■ **DATA TO EXAMINE**:
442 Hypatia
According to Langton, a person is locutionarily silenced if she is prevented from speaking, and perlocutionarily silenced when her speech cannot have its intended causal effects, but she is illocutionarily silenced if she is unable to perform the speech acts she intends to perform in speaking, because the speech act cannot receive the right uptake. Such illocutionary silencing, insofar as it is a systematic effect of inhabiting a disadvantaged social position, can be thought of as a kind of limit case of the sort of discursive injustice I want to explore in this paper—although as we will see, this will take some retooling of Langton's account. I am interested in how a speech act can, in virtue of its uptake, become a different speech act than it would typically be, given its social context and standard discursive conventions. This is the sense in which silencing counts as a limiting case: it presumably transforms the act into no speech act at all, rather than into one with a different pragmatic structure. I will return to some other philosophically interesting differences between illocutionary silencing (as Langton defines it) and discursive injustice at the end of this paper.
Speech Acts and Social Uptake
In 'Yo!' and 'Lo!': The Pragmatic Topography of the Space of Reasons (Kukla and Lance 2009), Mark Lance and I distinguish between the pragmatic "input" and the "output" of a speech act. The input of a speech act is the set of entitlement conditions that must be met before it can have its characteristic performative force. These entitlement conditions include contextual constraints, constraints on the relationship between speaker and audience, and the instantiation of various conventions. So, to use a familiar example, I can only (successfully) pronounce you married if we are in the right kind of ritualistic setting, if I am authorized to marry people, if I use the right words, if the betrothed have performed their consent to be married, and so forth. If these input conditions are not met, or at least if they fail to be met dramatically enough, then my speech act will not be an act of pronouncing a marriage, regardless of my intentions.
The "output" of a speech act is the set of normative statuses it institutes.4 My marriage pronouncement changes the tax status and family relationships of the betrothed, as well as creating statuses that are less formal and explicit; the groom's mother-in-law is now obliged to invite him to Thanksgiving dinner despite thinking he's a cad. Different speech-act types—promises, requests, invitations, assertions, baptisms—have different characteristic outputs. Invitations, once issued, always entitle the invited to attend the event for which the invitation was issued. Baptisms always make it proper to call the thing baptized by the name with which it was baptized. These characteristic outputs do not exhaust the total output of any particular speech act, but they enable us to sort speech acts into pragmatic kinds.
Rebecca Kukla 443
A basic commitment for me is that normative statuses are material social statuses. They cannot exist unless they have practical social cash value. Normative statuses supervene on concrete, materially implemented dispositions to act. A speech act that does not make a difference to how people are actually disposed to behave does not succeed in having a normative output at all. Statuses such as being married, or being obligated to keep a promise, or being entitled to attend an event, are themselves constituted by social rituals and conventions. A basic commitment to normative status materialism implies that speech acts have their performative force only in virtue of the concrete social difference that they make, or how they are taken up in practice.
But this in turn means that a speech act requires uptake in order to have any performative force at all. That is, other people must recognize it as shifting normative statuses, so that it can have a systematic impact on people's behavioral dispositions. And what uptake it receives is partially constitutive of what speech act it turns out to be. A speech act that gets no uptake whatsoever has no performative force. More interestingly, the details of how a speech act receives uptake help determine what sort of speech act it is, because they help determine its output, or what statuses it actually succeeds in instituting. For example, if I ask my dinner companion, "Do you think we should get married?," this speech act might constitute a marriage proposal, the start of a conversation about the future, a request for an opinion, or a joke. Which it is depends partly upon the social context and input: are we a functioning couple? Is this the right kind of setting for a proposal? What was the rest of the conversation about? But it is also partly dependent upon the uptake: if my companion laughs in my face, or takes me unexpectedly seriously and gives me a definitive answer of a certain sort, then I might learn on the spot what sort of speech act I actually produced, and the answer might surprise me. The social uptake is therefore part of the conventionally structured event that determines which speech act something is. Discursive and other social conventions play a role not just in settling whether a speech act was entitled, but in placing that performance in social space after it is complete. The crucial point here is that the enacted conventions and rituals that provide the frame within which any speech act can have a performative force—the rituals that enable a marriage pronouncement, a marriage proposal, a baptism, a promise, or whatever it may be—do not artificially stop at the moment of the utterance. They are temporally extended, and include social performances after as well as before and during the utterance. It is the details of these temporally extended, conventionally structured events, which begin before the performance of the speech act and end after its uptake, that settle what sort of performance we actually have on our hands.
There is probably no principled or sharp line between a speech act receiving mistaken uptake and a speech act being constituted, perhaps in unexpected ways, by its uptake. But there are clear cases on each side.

■ **WHAT IS NEEDED**:
Among the records above, only the lines between the line holding "Rebecca Kukla 443" and the line holding "A basic commitment for", inclusive, are to be output, exactly as written.

■ **EXPECTED ANSWER**:
Rebecca Kukla 443
A basic commitment for me is that normative statuses are material social statuses. They cannot exist unless they have practical social cash value. Normative statuses supervene on concrete, materially implemented dispositions to act. A speech act that does not make a difference to how people are actually disposed to behave does not succeed in having a normative output at all. Statuses such as being married, or being obligated to keep a promise, or being entitled to attend an event, are themselves constituted by social rituals and conventions. A basic commitment to normative status materialism implies that speech acts have their performative force only in virtue of the concrete social difference that they make, or how they are taken up in practice.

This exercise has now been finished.